I traded in my iPhone for a dumb phone all those years ago because I didn't want the excess of access it offered. I continued not to have a smart phone because I never really needed to get one (though there have been some seriously close calls). But one thing I have found more recently in not having a smart phone is this: there is a muscle group I've had to exercise which would have atrophied had I accepted the smart phone as critical for one's existence. Here are bundled together the fibers of spiritual askesis, political vitality, a kind of MacGyver meets Harry Tuttle attitude toward tools, and a stance of alert intentionality. To live without a utility is not to live negatively or reactively, as it might appear from the outside. It habituates reflection about the things one is living with. It is to live otherwise.

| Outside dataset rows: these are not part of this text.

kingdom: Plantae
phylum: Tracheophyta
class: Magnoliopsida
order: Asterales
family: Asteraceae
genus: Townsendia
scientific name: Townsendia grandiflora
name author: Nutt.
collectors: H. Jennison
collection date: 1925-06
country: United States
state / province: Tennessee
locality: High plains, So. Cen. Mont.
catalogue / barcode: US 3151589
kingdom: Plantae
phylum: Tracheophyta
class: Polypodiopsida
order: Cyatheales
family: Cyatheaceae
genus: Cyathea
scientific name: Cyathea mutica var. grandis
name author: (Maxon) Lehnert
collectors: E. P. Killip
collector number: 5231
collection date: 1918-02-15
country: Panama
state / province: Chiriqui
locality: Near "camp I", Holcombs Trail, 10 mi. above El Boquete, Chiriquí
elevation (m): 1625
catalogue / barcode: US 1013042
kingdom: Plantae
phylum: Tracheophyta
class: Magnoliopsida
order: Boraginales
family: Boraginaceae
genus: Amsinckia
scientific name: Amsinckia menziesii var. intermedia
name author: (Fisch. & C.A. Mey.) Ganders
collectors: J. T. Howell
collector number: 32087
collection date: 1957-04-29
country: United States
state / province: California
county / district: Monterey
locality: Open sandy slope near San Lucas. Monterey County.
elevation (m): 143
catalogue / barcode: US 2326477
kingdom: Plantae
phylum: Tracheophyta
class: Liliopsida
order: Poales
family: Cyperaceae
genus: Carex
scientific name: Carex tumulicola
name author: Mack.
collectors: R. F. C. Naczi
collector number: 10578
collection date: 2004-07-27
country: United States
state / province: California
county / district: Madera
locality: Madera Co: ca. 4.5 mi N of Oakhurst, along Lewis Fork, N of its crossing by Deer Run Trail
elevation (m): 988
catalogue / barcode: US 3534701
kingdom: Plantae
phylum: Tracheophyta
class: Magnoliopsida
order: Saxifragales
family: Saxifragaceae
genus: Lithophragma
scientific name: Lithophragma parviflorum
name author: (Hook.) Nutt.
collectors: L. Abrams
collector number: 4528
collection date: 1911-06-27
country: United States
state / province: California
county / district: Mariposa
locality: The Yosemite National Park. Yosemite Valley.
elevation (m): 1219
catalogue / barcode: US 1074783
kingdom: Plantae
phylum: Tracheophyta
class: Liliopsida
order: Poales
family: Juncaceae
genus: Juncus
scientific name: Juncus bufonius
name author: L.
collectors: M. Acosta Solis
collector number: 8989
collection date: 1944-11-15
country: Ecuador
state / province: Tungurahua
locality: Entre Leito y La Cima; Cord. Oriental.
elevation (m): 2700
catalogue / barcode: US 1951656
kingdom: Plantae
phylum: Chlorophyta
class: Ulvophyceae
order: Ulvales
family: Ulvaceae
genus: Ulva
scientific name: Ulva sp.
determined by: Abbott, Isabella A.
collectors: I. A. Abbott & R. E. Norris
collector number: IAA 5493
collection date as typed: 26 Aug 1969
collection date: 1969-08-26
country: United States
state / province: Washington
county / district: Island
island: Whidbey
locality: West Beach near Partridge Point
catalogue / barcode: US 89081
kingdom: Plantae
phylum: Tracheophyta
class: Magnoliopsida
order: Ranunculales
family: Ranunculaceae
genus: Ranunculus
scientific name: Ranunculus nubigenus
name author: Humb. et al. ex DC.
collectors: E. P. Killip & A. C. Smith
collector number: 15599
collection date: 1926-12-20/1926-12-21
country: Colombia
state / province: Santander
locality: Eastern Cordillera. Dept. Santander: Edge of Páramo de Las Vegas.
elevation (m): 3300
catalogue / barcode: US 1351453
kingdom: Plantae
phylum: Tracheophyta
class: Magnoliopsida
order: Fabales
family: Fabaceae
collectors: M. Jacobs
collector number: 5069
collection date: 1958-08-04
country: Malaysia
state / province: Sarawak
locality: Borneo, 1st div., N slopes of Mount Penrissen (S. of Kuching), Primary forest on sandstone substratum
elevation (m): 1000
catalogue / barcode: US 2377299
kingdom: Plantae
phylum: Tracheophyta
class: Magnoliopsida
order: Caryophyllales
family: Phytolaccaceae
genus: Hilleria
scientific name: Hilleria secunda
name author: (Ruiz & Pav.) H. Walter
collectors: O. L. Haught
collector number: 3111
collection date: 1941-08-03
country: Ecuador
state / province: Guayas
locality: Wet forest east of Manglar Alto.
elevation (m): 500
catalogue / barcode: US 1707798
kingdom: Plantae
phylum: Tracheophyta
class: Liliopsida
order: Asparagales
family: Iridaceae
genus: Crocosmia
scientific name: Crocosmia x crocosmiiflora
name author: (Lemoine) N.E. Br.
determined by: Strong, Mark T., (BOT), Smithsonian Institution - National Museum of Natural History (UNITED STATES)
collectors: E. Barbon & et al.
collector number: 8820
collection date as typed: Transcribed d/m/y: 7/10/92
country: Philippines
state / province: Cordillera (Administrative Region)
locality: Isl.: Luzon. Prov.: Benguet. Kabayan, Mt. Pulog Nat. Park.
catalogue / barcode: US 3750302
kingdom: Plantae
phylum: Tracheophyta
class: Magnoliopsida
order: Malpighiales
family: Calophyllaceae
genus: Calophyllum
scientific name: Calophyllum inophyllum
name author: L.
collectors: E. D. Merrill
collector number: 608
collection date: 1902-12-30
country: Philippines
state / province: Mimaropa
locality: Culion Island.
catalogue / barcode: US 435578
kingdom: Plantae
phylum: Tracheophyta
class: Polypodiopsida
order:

In the future decades, it seems such practiced skills as these will become all the more needful. That is, if we don't want our lives and our etiquette to be influenced by autonomous driving ("He offered to drive me home after the party." "What a stalker."), robots whizzing through cafés, grocery stores, and homes ("The boys room was always dirty; now they don't have to clean up anything!"), and who knows what will finally transpire from AI ("What do you mean you live and work and play with your hands?").
In view of my using commercial air travel, buying industrial food stuffs, running my laptop on Unix, or having a social security number, I readily admit to a bit of hypocrisy in the decision not to live within the frame of the smart phone. Surely these are central to modern infrastructure as well. Seems a bit inconsistent to do without one and rely on the rest, eh? To this I say: goodness, would that we had a tidal wave of techno-hypocrites.
Who knows how long I'll have a dumb phone. Maybe they'll be mandatory at some point. When smart phones need an AI chip in them, maybe they'll stop upgrading the old smart-dumb phones and ignore me when I change a gen. 5 iPhone into an everlasting telegraph-cum-walkie-talkie. Till then, feel free to call and chat.